Mosaic evolution of clathrin-mediated endocytosis in fungi.

Clathrin-mediated endocytosis is an ancient eukaryotic trafficking pathway, which transports plasma membrane and associated cargo into the cell and is involved in numerous cell- and tissue-level processes. Cargo selection and clathrin-coated vesicle formation are mediated by over 60 proteins that assemble in a regular and sequential manner at the plasma membrane. Decades of endocytosis studies have followed the tenet that uncovering the conserved core molecular mechanisms is sufficient to understand a cellular process. However, this approach also revealed a number of cell-type- or species-related variations that challenge the notion of a universally conserved, core mechanism.

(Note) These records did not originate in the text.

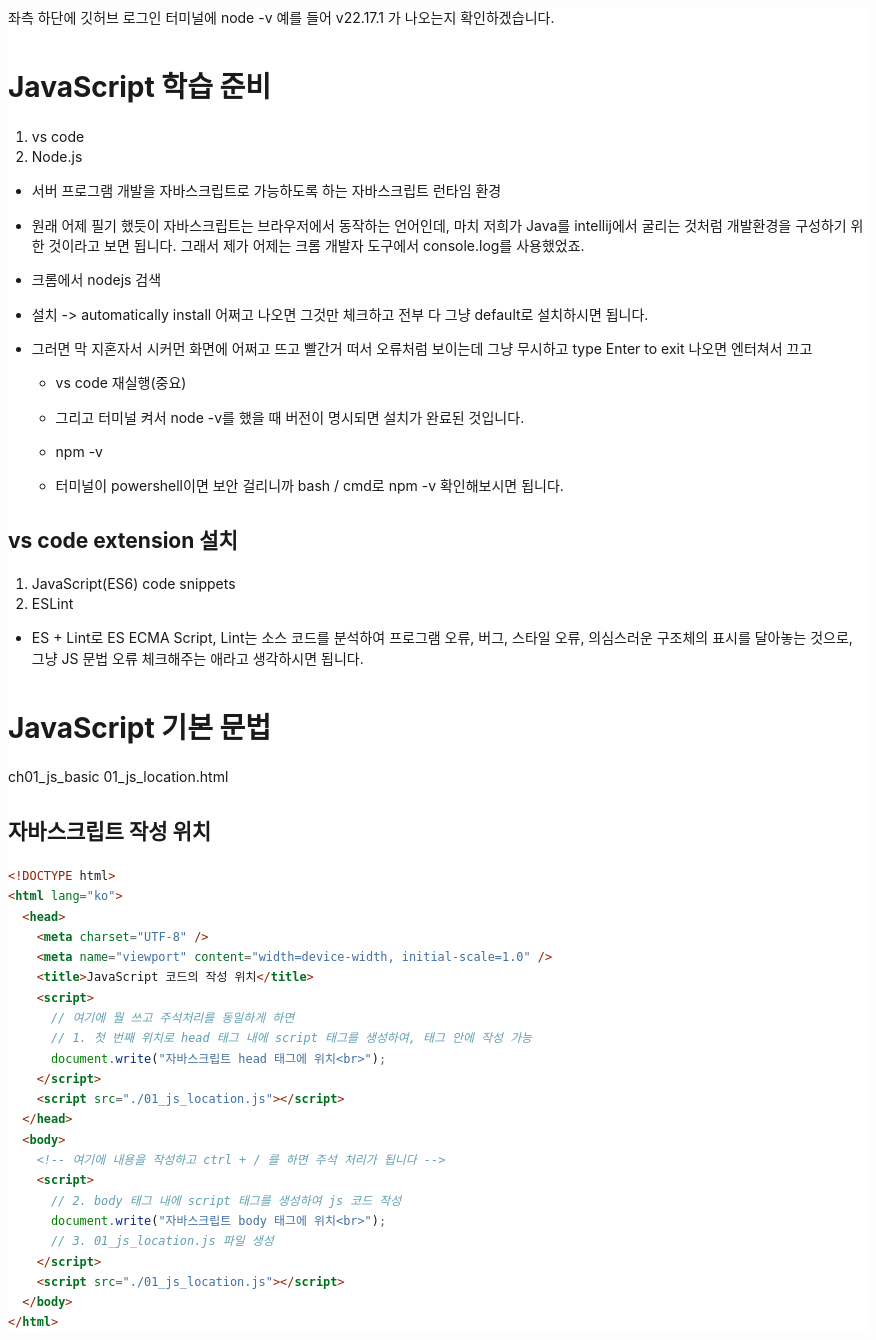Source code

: 좌측 하단에 깃허브 로그인
터미널에 node -v
예를 들어 v22.17.1
가 나오는지 확인하겠습니다.

# JavaScript 학습 준비

1. vs code
2. Node.js

- 서버 프로그램 개발을 자바스크립트로 가능하도록 하는 자바스크립트 런타임 환경
- 원래 어제 필기 했듯이 자바스크립트는 브라우저에서 동작하는 언어인데, 마치 저희가 Java를 intellij에서 굴리는 것처럼 개발환경을 구성하기 위한 것이라고 보면 됩니다. 그래서 제가 어제는 크롬 개발자 도구에서 console.log를 사용했었죠.
- 크롬에서 nodejs 검색
- 설치 -> automatically install 어쩌고 나오면 그것만 체크하고 전부 다 그냥 default로 설치하시면 됩니다.
- 그러면 막 지혼자서 시커먼 화면에 어쩌고 뜨고 빨간거 떠서 오류처럼 보이는데 그냥 무시하고 type Enter to exit 나오면 엔터쳐서 끄고

  - vs code 재실행(중요)
  - 그리고 터미널 켜서 node -v를 했을 때 버전이 명시되면 설치가 완료된 것입니다.

  - npm -v
  - 터미널이 powershell이면 보안 걸리니까 bash / cmd로 npm -v 확인해보시면 됩니다.

## vs code extension 설치

1. JavaScript(ES6) code snippets
2. ESLint

- ES + Lint로 ES ECMA Script, Lint는 소스 코드를 분석하여 프로그램 오류, 버그, 스타일 오류, 의심스러운 구조체의 표시를 달아놓는 것으로, 그냥 JS 문법 오류 체크해주는 애라고 생각하시면 됩니다.

# JavaScript 기본 문법

ch01_js_basic
01_js_location.html

## 자바스크립트 작성 위치

```html
<!DOCTYPE html>
<html lang="ko">
  <head>
    <meta charset="UTF-8" />
    <meta name="viewport" content="width=device-width, initial-scale=1.0" />
    <title>JavaScript 코드의 작성 위치</title>
    <script>
      // 여기에 뭘 쓰고 주석처리를 동일하게 하면
      // 1. 첫 번째 위치로 head 태그 내에 script 태그를 생성하여, 태그 안에 작성 가능
      document.write("자바스크립트 head 태그에 위치<br>");
    </script>
    <script src="./01_js_location.js"></script>
  </head>
  <body>
    <!-- 여기에 내용을 작성하고 ctrl + / 를 하면 주석 처리가 됩니다 -->
    <script>
      // 2. body 태그 내에 script 태그를 생성하여 js 코드 작성
      document.write("자바스크립트 body 태그에 위치<br>");
      // 3. 01_js_location.js 파일 생성
    </script>
    <script src="./01_js_location.js"></script>
  </body>
</html>
```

In this paper, we refocus on the endocytic diversity to understand how evolution shapes endocytic mechanisms. We define a comparative evolutionary cell biology approach that uses dikarya fungi as a model clade and live-cell fluorescence microscopy to study endocytosis dynamics in three species: Saccharomyces cerevisiae, Schizosaccharomyces pombe, and Ustilago maydis. Our results quantitatively define several phenotypic differences between the species. We uncover differences that impact the endocytic early phase, the protein assembly order, actin regulation, membrane invagination, and scission. These findings demonstrate a mosaic evolution of endocytic traits, suggesting ancestral states and directions of change. We also investigate phenotypic plasticity and robustness against environmental conditions. Lastly, we demonstrate that relatively minor evolutionary changes can majorly impact endocytic phenotypes. These findings promote an appreciation of endocytic variation as not auxiliary, but vital to the mechanistic understanding of this conserved cellular pathway.